● **Task goal**
Please rewrite the data below with every "locality" replaced by "location" and everything else left unchanged.

Start Supplied material

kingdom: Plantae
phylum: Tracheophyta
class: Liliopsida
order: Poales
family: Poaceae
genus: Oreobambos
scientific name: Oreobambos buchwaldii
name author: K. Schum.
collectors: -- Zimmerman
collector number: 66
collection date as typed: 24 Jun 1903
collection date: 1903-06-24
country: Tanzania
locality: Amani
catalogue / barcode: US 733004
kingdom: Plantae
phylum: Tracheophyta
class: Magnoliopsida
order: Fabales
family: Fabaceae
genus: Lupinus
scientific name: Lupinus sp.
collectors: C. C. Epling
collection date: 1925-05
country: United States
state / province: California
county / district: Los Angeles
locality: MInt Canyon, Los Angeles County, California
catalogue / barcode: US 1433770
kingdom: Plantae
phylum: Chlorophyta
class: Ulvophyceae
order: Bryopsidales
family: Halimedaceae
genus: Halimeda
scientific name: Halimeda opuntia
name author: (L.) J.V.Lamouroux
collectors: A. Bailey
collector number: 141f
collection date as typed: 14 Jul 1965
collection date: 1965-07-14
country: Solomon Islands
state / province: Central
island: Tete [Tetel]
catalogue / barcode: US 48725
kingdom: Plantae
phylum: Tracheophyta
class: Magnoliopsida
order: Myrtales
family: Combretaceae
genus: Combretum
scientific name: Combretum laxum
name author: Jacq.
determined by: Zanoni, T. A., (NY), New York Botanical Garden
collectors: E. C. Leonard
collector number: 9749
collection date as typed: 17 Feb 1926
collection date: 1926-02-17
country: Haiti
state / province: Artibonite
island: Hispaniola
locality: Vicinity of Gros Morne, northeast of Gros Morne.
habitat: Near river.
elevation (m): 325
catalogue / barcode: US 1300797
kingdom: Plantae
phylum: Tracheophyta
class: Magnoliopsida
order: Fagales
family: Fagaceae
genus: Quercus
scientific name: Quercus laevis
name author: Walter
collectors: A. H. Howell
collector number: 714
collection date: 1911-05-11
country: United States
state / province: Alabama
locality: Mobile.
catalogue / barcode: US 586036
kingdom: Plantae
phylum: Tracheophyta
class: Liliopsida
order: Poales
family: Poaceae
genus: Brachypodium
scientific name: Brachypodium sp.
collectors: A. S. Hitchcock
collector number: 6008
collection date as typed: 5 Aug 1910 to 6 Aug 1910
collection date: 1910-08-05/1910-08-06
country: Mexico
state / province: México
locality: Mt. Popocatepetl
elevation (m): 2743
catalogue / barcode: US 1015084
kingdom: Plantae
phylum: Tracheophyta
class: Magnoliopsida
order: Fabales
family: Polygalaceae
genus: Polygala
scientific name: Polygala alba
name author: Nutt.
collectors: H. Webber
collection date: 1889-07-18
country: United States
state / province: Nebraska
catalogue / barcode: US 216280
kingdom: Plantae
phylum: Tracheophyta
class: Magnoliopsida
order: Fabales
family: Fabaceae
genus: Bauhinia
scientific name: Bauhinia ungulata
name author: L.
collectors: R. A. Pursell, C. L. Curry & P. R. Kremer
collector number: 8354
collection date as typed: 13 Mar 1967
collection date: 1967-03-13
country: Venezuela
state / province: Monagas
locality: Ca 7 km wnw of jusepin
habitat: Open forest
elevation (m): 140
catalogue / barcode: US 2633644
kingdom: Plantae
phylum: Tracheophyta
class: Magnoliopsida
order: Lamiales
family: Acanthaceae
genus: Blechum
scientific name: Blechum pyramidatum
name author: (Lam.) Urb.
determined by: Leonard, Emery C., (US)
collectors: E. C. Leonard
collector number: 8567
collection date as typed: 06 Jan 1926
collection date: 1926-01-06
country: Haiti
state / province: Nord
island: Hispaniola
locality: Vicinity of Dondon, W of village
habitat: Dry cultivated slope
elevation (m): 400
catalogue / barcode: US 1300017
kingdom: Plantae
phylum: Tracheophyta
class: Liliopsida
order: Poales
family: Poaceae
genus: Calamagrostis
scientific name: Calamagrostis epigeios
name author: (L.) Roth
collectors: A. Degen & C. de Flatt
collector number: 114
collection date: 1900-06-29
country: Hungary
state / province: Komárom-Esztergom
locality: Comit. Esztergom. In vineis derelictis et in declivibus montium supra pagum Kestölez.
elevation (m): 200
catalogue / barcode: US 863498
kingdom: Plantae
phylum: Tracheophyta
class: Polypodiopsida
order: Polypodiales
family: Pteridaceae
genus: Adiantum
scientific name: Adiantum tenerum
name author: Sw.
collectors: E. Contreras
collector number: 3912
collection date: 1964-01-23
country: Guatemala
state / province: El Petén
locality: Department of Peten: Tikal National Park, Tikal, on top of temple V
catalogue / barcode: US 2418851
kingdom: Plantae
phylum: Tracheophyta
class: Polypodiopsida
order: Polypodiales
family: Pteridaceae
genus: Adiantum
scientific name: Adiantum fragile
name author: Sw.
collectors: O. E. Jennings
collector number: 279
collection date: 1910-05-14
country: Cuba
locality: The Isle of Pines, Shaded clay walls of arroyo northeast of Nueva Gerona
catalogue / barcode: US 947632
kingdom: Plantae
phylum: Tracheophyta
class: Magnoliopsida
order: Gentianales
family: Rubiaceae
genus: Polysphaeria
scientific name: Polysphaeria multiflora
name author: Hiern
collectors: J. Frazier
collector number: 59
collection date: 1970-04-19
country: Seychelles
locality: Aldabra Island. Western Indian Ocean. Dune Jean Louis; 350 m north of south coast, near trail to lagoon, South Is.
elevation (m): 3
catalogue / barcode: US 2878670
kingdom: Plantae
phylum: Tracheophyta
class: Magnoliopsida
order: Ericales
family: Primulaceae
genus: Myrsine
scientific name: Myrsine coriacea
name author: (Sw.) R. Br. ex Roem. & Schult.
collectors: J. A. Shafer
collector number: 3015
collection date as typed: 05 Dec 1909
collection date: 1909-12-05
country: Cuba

End Supplied material

● **Solution to the exercise**
kingdom: Plantae
phylum: Tracheophyta
class: Liliopsida
order: Poales
family: Poaceae
genus: Oreobambos
scientific name: Oreobambos buchwaldii
name author: K. Schum.
collectors: -- Zimmerman
collector number: 66
collection date as typed: 24 Jun 1903
collection date: 1903-06-24
country: Tanzania
location: Amani
catalogue / barcode: US 733004
kingdom: Plantae
phylum: Tracheophyta
class: Magnoliopsida
order: Fabales
family: Fabaceae
genus: Lupinus
scientific name: Lupinus sp.
collectors: C. C. Epling
collection date: 1925-05
country: United States
state / province: California
county / district: Los Angeles
location: MInt Canyon, Los Angeles County, California
catalogue / barcode: US 1433770
kingdom: Plantae
phylum: Chlorophyta
class: Ulvophyceae
order: Bryopsidales
family: Halimedaceae
genus: Halimeda
scientific name: Halimeda opuntia
name author: (L.) J.V.Lamouroux
collectors: A. Bailey
collector number: 141f
collection date as typed: 14 Jul 1965
collection date: 1965-07-14
country: Solomon Islands
state / province: Central
island: Tete [Tetel]
catalogue / barcode: US 48725
kingdom: Plantae
phylum: Tracheophyta
class: Magnoliopsida
order: Myrtales
family: Combretaceae
genus: Combretum
scientific name: Combretum laxum
name author: Jacq.
determined by: Zanoni, T. A., (NY), New York Botanical Garden
collectors: E. C. Leonard
collector number: 9749
collection date as typed: 17 Feb 1926
collection date: 1926-02-17
country: Haiti
state / province: Artibonite
island: Hispaniola
location: Vicinity of Gros Morne, northeast of Gros Morne.
habitat: Near river.
elevation (m): 325
catalogue / barcode: US 1300797
kingdom: Plantae
phylum: Tracheophyta
class: Magnoliopsida
order: Fagales
family: Fagaceae
genus: Quercus
scientific name: Quercus laevis
name author: Walter
collectors: A. H. Howell
collector number: 714
collection date: 1911-05-11
country: United States
state / province: Alabama
location: Mobile.
catalogue / barcode: US 586036
kingdom: Plantae
phylum: Tracheophyta
class: Liliopsida
order: Poales
family: Poaceae
genus: Brachypodium
scientific name: Brachypodium sp.
collectors: A. S. Hitchcock
collector number: 6008
collection date as typed: 5 Aug 1910 to 6 Aug 1910
collection date: 1910-08-05/1910-08-06
country: Mexico
state / province: México
location: Mt. Popocatepetl
elevation (m): 2743
catalogue / barcode: US 1015084
kingdom: Plantae
phylum: Tracheophyta
class: Magnoliopsida
order: Fabales
family: Polygalaceae
genus: Polygala
scientific name: Polygala alba
name author: Nutt.
collectors: H. Webber
collection date: 1889-07-18
country: United States
state / province: Nebraska
catalogue / barcode: US 216280
kingdom: Plantae
phylum: Tracheophyta
class: Magnoliopsida
order: Fabales
family: Fabaceae
genus: Bauhinia
scientific name: Bauhinia ungulata
name author: L.
collectors: R. A. Pursell, C. L. Curry & P. R. Kremer
collector number: 8354
collection date as typed: 13 Mar 1967
collection date: 1967-03-13
country: Venezuela
state / province: Monagas
location: Ca 7 km wnw of jusepin
habitat: Open forest
elevation (m): 140
catalogue / barcode: US 2633644
kingdom: Plantae
phylum: Tracheophyta
class: Magnoliopsida
order: Lamiales
family: Acanthaceae
genus: Blechum
scientific name: Blechum pyramidatum
name author: (Lam.) Urb.
determined by: Leonard, Emery C., (US)
collectors: E. C. Leonard
collector number: 8567
collection date as typed: 06 Jan 1926
collection date: 1926-01-06
country: Haiti
state / province: Nord
island: Hispaniola
location: Vicinity of Dondon, W of village
habitat: Dry cultivated slope
elevation (m): 400
catalogue / barcode: US 1300017
kingdom: Plantae
phylum: Tracheophyta
class: Liliopsida
order: Poales
family: Poaceae
genus: Calamagrostis
scientific name: Calamagrostis epigeios
name author: (L.) Roth
collectors: A. Degen & C. de Flatt
collector number: 114
collection date: 1900-06-29
country: Hungary
state / province: Komárom-Esztergom
location: Comit. Esztergom. In vineis derelictis et in declivibus montium supra pagum Kestölez.
elevation (m): 200
catalogue / barcode: US 863498
kingdom: Plantae
phylum: Tracheophyta
class: Polypodiopsida
order: Polypodiales
family: Pteridaceae
genus: Adiantum
scientific name: Adiantum tenerum
name author: Sw.
collectors: E. Contreras
collector number: 3912
collection date: 1964-01-23
country: Guatemala
state / province: El Petén
location: Department of Peten: Tikal National Park, Tikal, on top of temple V
catalogue / barcode: US 2418851
kingdom: Plantae
phylum: Tracheophyta
class: Polypodiopsida
order: Polypodiales
family: Pteridaceae
genus: Adiantum
scientific name: Adiantum fragile
name author: Sw.
collectors: O. E. Jennings
collector number: 279
collection date: 1910-05-14
country: Cuba
location: The Isle of Pines, Shaded clay walls of arroyo northeast of Nueva Gerona
catalogue / barcode: US 947632
kingdom: Plantae
phylum: Tracheophyta
class: Magnoliopsida
order: Gentianales
family: Rubiaceae
genus: Polysphaeria
scientific name: Polysphaeria multiflora
name author: Hiern
collectors: J. Frazier
collector number: 59
collection date: 1970-04-19
country: Seychelles
location: Aldabra Island. Western Indian Ocean. Dune Jean Louis; 350 m north of south coast, near trail to lagoon, South Is.
elevation (m): 3
catalogue / barcode: US 2878670
kingdom: Plantae
phylum: Tracheophyta
class: Magnoliopsida
order: Ericales
family: Primulaceae
genus: Myrsine
scientific name: Myrsine coriacea
name author: (Sw.) R. Br. ex Roem. & Schult.
collectors: J. A. Shafer
collector number: 3015
collection date as typed: 05 Dec 1909
collection date: 1909-12-05
country: Cuba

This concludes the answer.